Pick every line out of the entries below that has the string "expression", and copy it.
################
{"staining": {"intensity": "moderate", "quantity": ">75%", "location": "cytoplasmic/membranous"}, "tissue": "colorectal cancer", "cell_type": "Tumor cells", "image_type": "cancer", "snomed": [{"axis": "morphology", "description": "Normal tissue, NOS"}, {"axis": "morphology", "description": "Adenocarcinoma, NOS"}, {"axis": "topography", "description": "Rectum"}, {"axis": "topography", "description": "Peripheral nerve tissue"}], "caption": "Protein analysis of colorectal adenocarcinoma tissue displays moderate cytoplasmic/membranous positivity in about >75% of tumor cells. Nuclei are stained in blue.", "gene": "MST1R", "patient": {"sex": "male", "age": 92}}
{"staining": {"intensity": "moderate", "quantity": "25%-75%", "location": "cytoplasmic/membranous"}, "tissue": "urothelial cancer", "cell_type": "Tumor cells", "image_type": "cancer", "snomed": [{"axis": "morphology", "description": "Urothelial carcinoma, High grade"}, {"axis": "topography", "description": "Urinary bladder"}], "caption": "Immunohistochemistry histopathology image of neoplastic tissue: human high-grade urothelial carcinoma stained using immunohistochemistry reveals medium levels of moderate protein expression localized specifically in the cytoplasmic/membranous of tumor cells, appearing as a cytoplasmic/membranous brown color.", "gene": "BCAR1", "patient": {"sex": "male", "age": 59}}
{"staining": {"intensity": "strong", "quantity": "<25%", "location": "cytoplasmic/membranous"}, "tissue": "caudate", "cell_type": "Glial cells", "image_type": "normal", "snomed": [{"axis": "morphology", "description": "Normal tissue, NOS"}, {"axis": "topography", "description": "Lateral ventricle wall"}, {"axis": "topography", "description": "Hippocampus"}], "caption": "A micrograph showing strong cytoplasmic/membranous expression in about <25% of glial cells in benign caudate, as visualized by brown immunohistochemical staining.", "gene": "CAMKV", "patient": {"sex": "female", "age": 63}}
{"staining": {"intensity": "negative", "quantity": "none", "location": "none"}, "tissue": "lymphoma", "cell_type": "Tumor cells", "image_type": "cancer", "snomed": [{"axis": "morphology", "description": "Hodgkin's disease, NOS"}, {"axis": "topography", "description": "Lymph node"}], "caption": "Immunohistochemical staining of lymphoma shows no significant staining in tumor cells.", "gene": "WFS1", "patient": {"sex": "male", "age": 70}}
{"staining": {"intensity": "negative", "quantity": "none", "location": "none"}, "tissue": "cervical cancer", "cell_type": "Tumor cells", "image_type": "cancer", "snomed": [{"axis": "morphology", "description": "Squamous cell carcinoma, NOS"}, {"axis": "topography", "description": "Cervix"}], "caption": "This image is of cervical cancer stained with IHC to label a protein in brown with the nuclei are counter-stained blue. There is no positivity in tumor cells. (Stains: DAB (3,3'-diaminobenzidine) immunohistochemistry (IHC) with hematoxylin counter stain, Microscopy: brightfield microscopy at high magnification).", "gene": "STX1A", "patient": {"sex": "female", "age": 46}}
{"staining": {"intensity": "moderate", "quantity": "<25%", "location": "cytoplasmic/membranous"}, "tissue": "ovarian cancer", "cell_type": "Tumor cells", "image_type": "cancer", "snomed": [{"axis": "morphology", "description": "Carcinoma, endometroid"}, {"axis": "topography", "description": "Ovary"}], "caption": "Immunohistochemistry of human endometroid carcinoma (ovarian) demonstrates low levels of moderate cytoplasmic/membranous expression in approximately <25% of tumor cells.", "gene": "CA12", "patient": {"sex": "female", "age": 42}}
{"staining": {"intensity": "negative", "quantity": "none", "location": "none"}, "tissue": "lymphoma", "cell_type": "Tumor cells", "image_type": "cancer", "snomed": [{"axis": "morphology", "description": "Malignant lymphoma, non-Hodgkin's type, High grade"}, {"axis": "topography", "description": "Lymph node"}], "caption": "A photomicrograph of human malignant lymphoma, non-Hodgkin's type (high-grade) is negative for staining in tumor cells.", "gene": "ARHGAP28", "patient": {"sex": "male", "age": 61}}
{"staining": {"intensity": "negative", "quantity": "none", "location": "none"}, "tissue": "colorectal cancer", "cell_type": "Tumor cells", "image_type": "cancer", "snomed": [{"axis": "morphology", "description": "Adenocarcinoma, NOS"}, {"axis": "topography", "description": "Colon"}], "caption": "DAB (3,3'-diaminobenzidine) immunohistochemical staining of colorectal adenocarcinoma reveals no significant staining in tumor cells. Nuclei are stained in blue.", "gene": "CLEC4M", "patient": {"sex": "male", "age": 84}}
################
▶ [Response to this exercise]
{"staining": {"intensity": "moderate", "quantity": "25%-75%", "location": "cytoplasmic/membranous"}, "tissue": "urothelial cancer", "cell_type": "Tumor cells", "image_type": "cancer", "snomed": [{"axis": "morphology", "description": "Urothelial carcinoma, High grade"}, {"axis": "topography", "description": "Urinary bladder"}], "caption": "Immunohistochemistry histopathology image of neoplastic tissue: human high-grade urothelial carcinoma stained using immunohistochemistry reveals medium levels of moderate protein expression localized specifically in the cytoplasmic/membranous of tumor cells, appearing as a cytoplasmic/membranous brown color.", "gene": "BCAR1", "patient": {"sex": "male", "age": 59}}
{"staining": {"intensity": "strong", "quantity": "<25%", "location": "cytoplasmic/membranous"}, "tissue": "caudate", "cell_type": "Glial cells", "image_type": "normal", "snomed": [{"axis": "morphology", "description": "Normal tissue, NOS"}, {"axis": "topography", "description": "Lateral ventricle wall"}, {"axis": "topography", "description": "Hippocampus"}], "caption": "A micrograph showing strong cytoplasmic/membranous expression in about <25% of glial cells in benign caudate, as visualized by brown immunohistochemical staining.", "gene": "CAMKV", "patient": {"sex": "female", "age": 63}}
{"staining": {"intensity": "moderate", "quantity": "<25%", "location": "cytoplasmic/membranous"}, "tissue": "ovarian cancer", "cell_type": "Tumor cells", "image_type": "cancer", "snomed": [{"axis": "morphology", "description": "Carcinoma, endometroid"}, {"axis": "topography", "description": "Ovary"}], "caption": "Immunohistochemistry of human endometroid carcinoma (ovarian) demonstrates low levels of moderate cytoplasmic/membranous expression in approximately <25% of tumor cells.", "gene": "CA12", "patient": {"sex": "female", "age": 42}}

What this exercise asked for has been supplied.